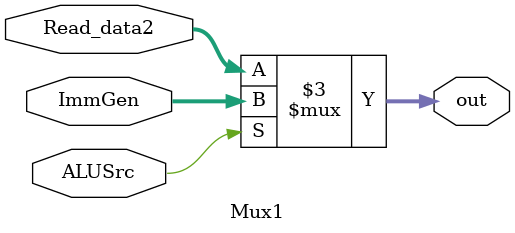
<source format=v>
`timescale 1ns / 1ps


module Mux1(
    input wire [31:0] Read_data2, ImmGen, 
    input wire ALUSrc,
    output reg [31:0] out
    );
    
     always @ (*) begin
        if (ALUSrc) begin
            out = ImmGen; // Branch target address
        end else begin
            out = Read_data2; // Next sequential instruction address (PC+4)
        end
    end
endmodule

</source>
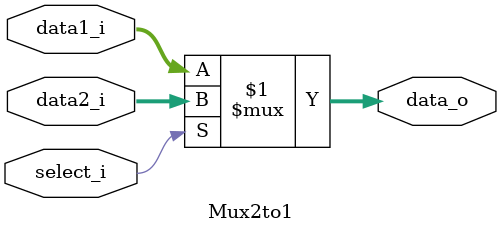
<source format=v>
`timescale 1ns / 1ps


module Mux2to1(
    data1_i,
    data2_i,
    select_i,
    
    data_o
    );
    
    input [31:0] data1_i, data2_i;
    input select_i;
    
    output [31:0]data_o;
    
    //datapath circuit
    assign data_o = (select_i) ? data2_i : data1_i;
    
    
endmodule

</source>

INSTRUCTIONS TO FOLLOW
Restate the entire listing word for word, excluding pictures.

FINISHED TASK
<source format=v>
`timescale 1ns / 1ps


module Mux1(
    input wire [31:0] Read_data2, ImmGen, 
    input wire ALUSrc,
    output reg [31:0] out
    );
    
     always @ (*) begin
        if (ALUSrc) begin
            out = ImmGen; // Branch target address
        end else begin
            out = Read_data2; // Next sequential instruction address (PC+4)
        end
    end
endmodule

</source>
<source format=v>
`timescale 1ns / 1ps


module Mux2to1(
    data1_i,
    data2_i,
    select_i,
    
    data_o
    );
    
    input [31:0] data1_i, data2_i;
    input select_i;
    
    output [31:0]data_o;
    
    //datapath circuit
    assign data_o = (select_i) ? data2_i : data1_i;
    
    
endmodule

</source>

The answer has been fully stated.